▶ What the task requires: Your output should be each line from the material below that has the word "opacity".

▶ Provided data:

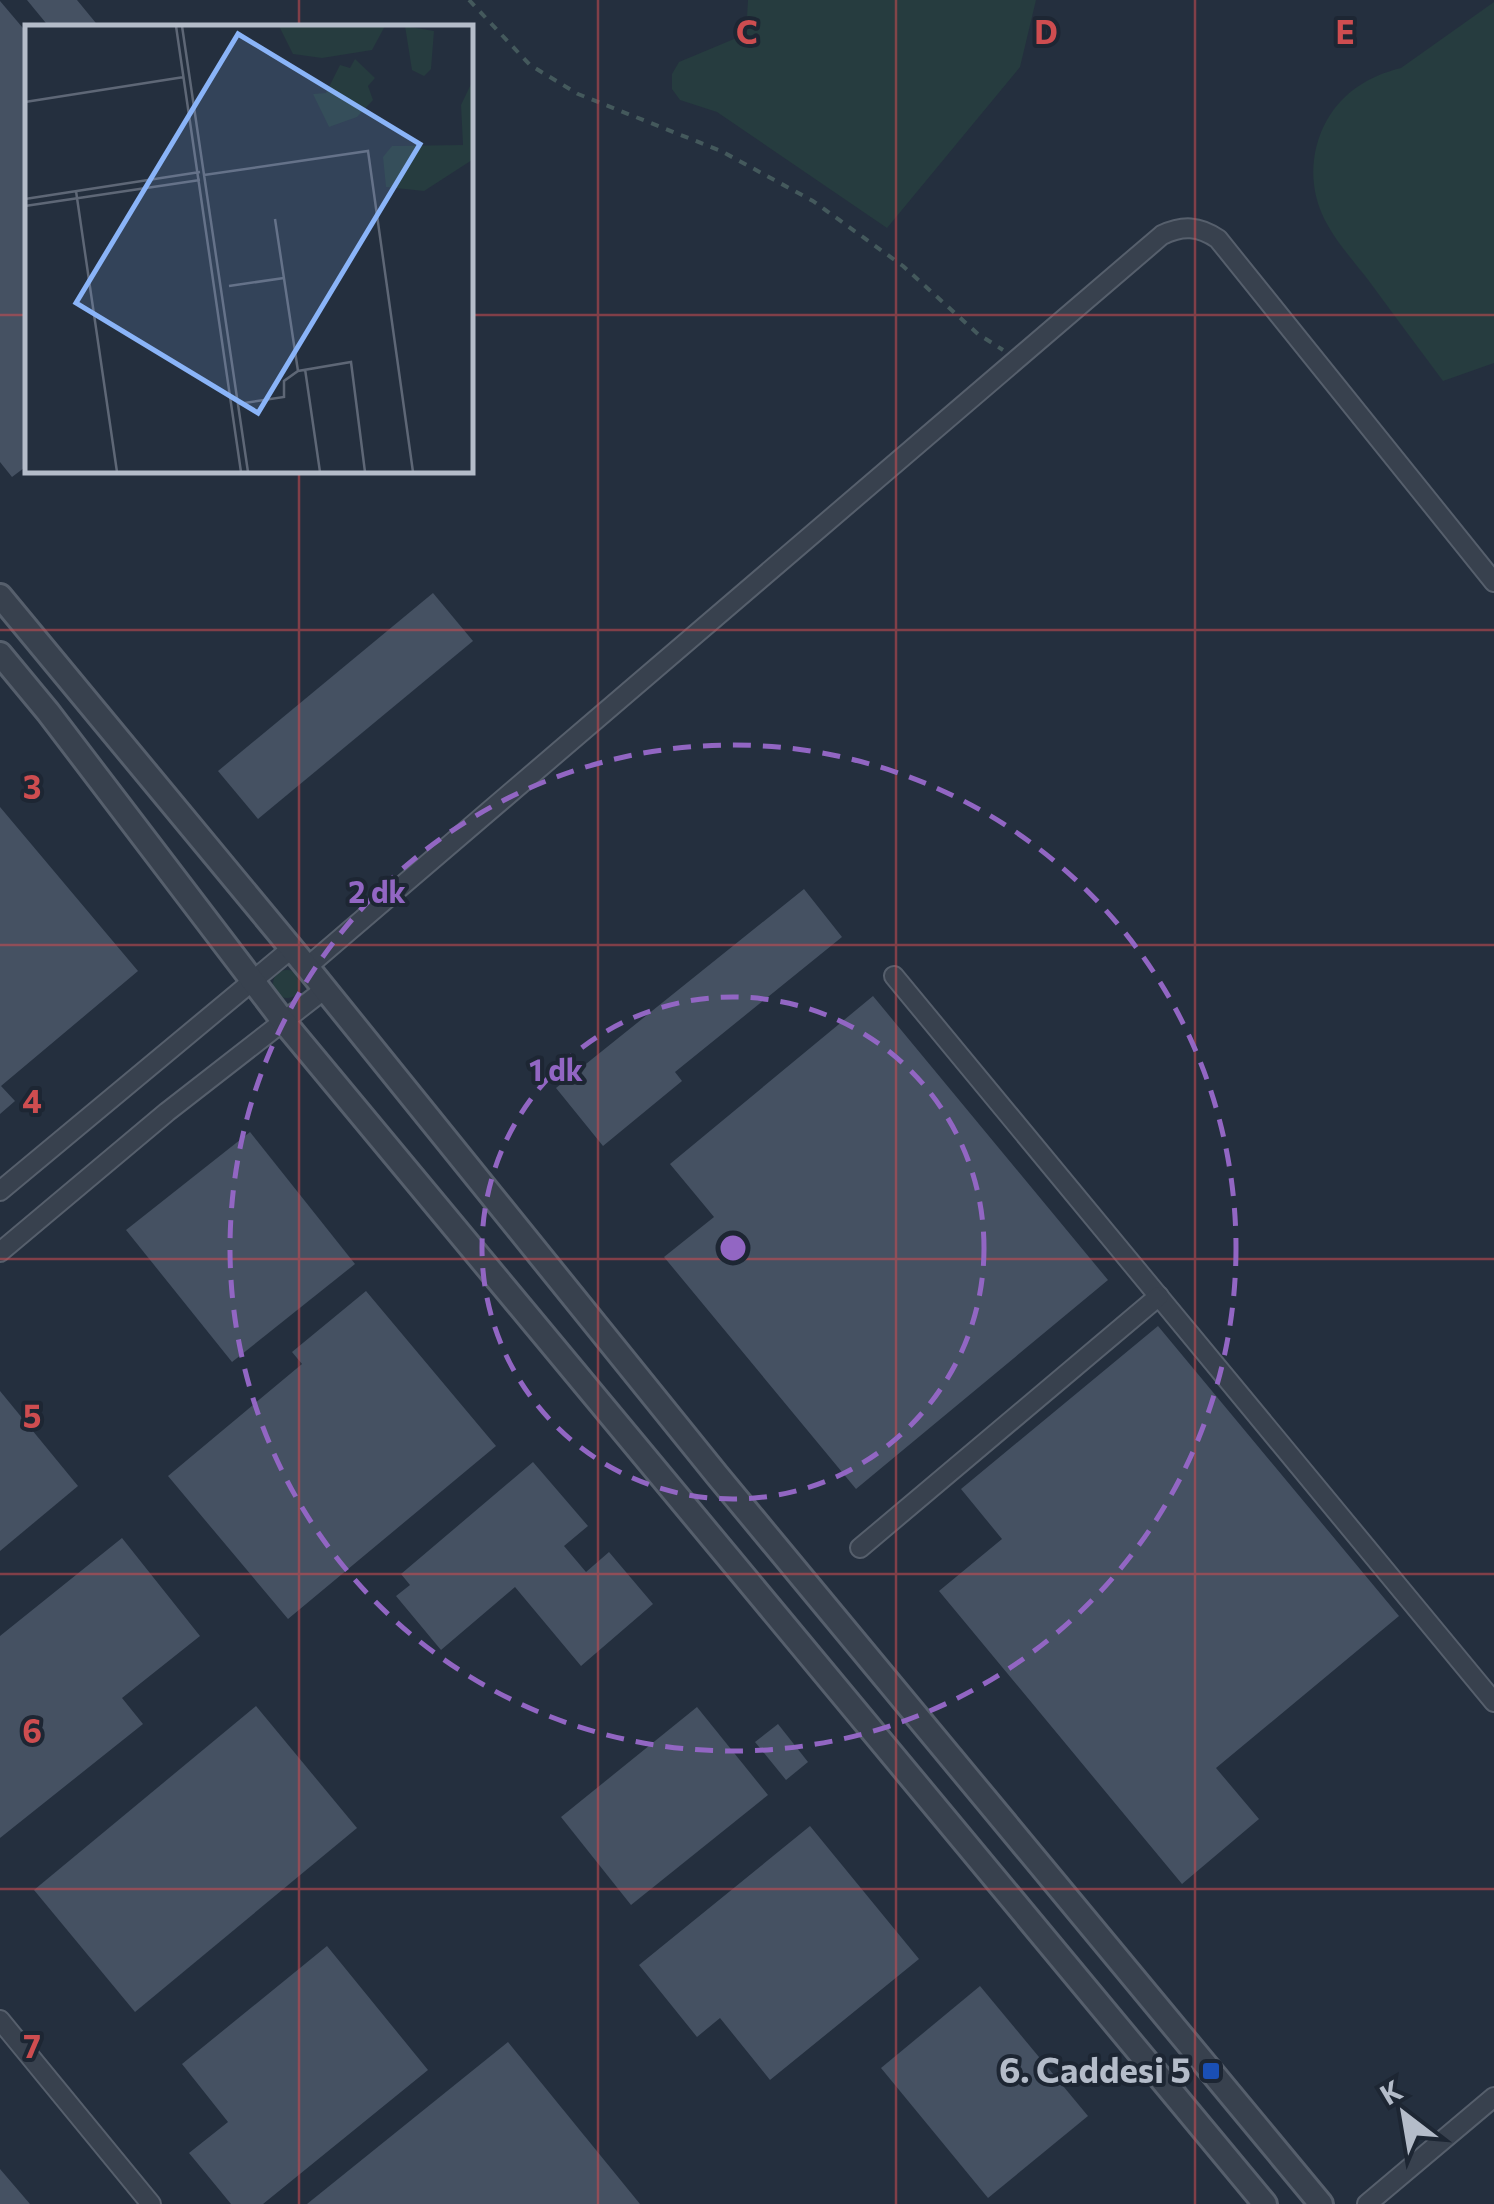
<svg xmlns="http://www.w3.org/2000/svg" width="1494" height="2204" font-family="Commissioner,sans-serif">
<rect width="100%" height="100%" fill="#242f3e"/>
<g fill="#263c3f">
<polygon points="748,0 1036,0 1020,67 887,228 717,112 680,100 672,89 672,74 679,62 746,34"/>
<path d="M1494 2V363L1443 381C1418 347 1393 314 1369 281 1349 255 1323 228 1316 196 1310 170 1314 143 1327 120 1343 92 1369 76 1401 68Z"/>
<circle cx="287" cy="984" r="14"/>
</g>
<g fill="#455162">
<polygon points="27,0 77,0 100,28 50,28"/>
<polygon points="0,1 28,34 28,465 12,477 0,462"/>
<polygon points="433,593 473,641 258,819 218,771"/>
<polygon points="0,807 138,971 1,1086 15,1101 0,1114"/>
<polygon points="804,889 842,937 675,1072 682,1081 603,1146 556,1088"/>
<polygon points="873,996 1108,1280 856,1489 664,1257 714,1217 670,1164"/>
<polygon points="250,1132 355,1264 232,1362 126,1230"/>
<polygon points="366,1291 496,1446 288,1619 168,1476 302,1364 292,1352"/>
<polygon points="1158,1326 1399,1616 1216,1768 1259,1819 1182,1884 939,1591 1002,1539 961,1489"/>
<polygon points="0,1391 78,1486 0,1551"/>
<polygon points="533,1462 588,1526 564,1546 586,1572 609,1552 653,1604 581,1666 515,1587 441,1650 396,1596 410,1585 401,1574"/>
<polygon points="122,1538 200,1636 122,1698 143,1724 0,1838 0,1636"/>
<polygon points="256,1706 357,1828 135,2012 34,1890"/>
<polygon points="697,1707 768,1795 631,1905 561,1817"/>
<polygon points="778,1724 808,1762 786,1780 755,1742"/>
<polygon points="810,1826 919,1959 770,2080 720,2018 697,2037 639,1965"/>
<polygon points="327,1946 428,2070 263,2204 231,2204 189,2153 228,2122 182,2064"/>
<polygon points="980,1986 1088,2116 988,2198 881,2068"/>
<polygon points="508,2042 640,2204 307,2204"/>
<polygon points="0,2169 30,2204 0,2204"/>
</g>
<g fill="none" stroke-linecap="round" stroke-linejoin="round">
<defs>
<g id="minor">
<path d="M307 967 1162 235C1183 225 1199 226 1218 239L1494 582"/>
<polyline points="894,976 1494,1702"/>
<polyline points="0,1191 291,949"/>
<polyline points="0,1252 167,1112 325,989"/>
<polyline points="860,1548 1159,1296"/>
<polyline points="0,2020 151,2204"/>
<polyline points="1367,2204 1494,2097"/>
</g>
<g id="tertiary">
<polyline points="0,596 307,967 717,1475 1321,2204"/>
<polyline points="0,654 48,712 284,1022 1265,2204"/>
</g>
</defs>
<use href="#minor" stroke="#565f6c" stroke-width="22"/>
<use href="#tertiary" stroke="#565f6c" stroke-width="28"/>
<polyline stroke="#44595c" stroke-width="4" stroke-dasharray="8 8" stroke-linecap="butt" points="469,0 530,65 578,94 721,151 813,201 903,266 978,334 1003,350"/>
<use href="#minor" stroke="#38414e" stroke-width="18"/>
<use href="#tertiary" stroke="#38414e" stroke-width="22"/>
</g>
<path fill="none" stroke="#ce4d50" stroke-width="2.5" stroke-opacity="0.55" d="M299 0V28M598 0V2204M896 0V2204M1195 0V2204M0 315H28M470 315H1494M299 470V2204M0 630H1494M0 945H1494M0 1259H1494M0 1574H1494M0 1889H1494"/>
<g fill="none" stroke="#9266c3" stroke-width="5" stroke-dasharray="18 12">
<circle cx="733" cy="1248" r="251"/>
<circle cx="733" cy="1248" r="503"/>
</g>
<rect fill="#1a4fb4" stroke="#1d2633" stroke-width="4" x="1201" y="2061" width="20" height="20" rx="5"/>
<g text-anchor="middle" stroke-width="8" stroke-linejoin="round" paint-order="stroke">
<g font-size="35" font-weight="bold" fill="#b4bcc9" stroke="#1d2633" text-anchor="end">
<text x="1191" y="2083">6. Caddesi 5</text>
</g>
</g>
<g transform="translate(25 25)">
<rect width="448" height="448" fill="#242f3e"/>
<path d="M254 1H360L347 25 297 33 268 29ZM380 1 409 6 406 44 399 51 387 45ZM330 34 350 53 343 61 348 75 332 92 304 102 288 69 301 68 315 40 325 43ZM447 57V135L399 166 361 162 358 132 367 121 438 120 436 80Z" fill="#263c3f"/>
<path fill="none" stroke="#5e6776" stroke-width="2.5" d="M151 1 216 447M157 1 223 447M0 77 159 52M179 150 343 126 388 447M51 166 92 447M0 174 175 147M0 181 175 155M250 194 273 346M204 261 259 253M280 344 295 447M213 379 259 372V356L273 346 326 337 340 447"/>
<path fill="#8ab4f8" fill-opacity="0.15" stroke="#8ab4f8" stroke-width="5" d="M213 9 395 119 233 388 51 278Z"/>
<rect width="448" height="448" fill="none" stroke="#b4bcc9" stroke-width="5"/>
</g>
<g font-size="32" text-anchor="middle" font-weight="bold" fill="#ce4d50" stroke="#1d2633" stroke-width="8" stroke-linejoin="round" paint-order="stroke">
<text x="747" y="44">C</text>
<text x="1046" y="44">D</text>
<text x="1345" y="44">E</text>
<text x="32" y="799">3</text>
<text x="32" y="1113">4</text>
<text x="32" y="1428">5</text>
<text x="32" y="1743">6</text>
<text x="32" y="2058">7</text>
</g>
<circle cx="733" cy="1248" r="15" fill="#9266c3" stroke="#1d2633" stroke-width="5"/>
<g font-size="30" text-anchor="middle" font-weight="bold" fill="#9266c3" stroke="#1d2633" stroke-width="8" stroke-linejoin="round" paint-order="stroke">
<text x="377" y="903">2 dk</text>
<text x="556" y="1081">1 dk</text>
</g>
<g transform="translate(1404 2114) rotate(329)" stroke="#1d2633" stroke-width="8" paint-order="stroke">
<path d="M0-8L18 38L0 25L-18 38Z" fill="#b4bcc9"/>
<text y="-15" font-size="28" font-weight="bold" text-anchor="middle" fill="#b4bcc9">K</text>
</g>
</svg>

▶ Solution for this problem:
<path fill="none" stroke="#ce4d50" stroke-width="2.5" stroke-opacity="0.55" d="M299 0V28M598 0V2204M896 0V2204M1195 0V2204M0 315H28M470 315H1494M299 470V2204M0 630H1494M0 945H1494M0 1259H1494M0 1574H1494M0 1889H1494"/>
<path fill="#8ab4f8" fill-opacity="0.15" stroke="#8ab4f8" stroke-width="5" d="M213 9 395 119 233 388 51 278Z"/>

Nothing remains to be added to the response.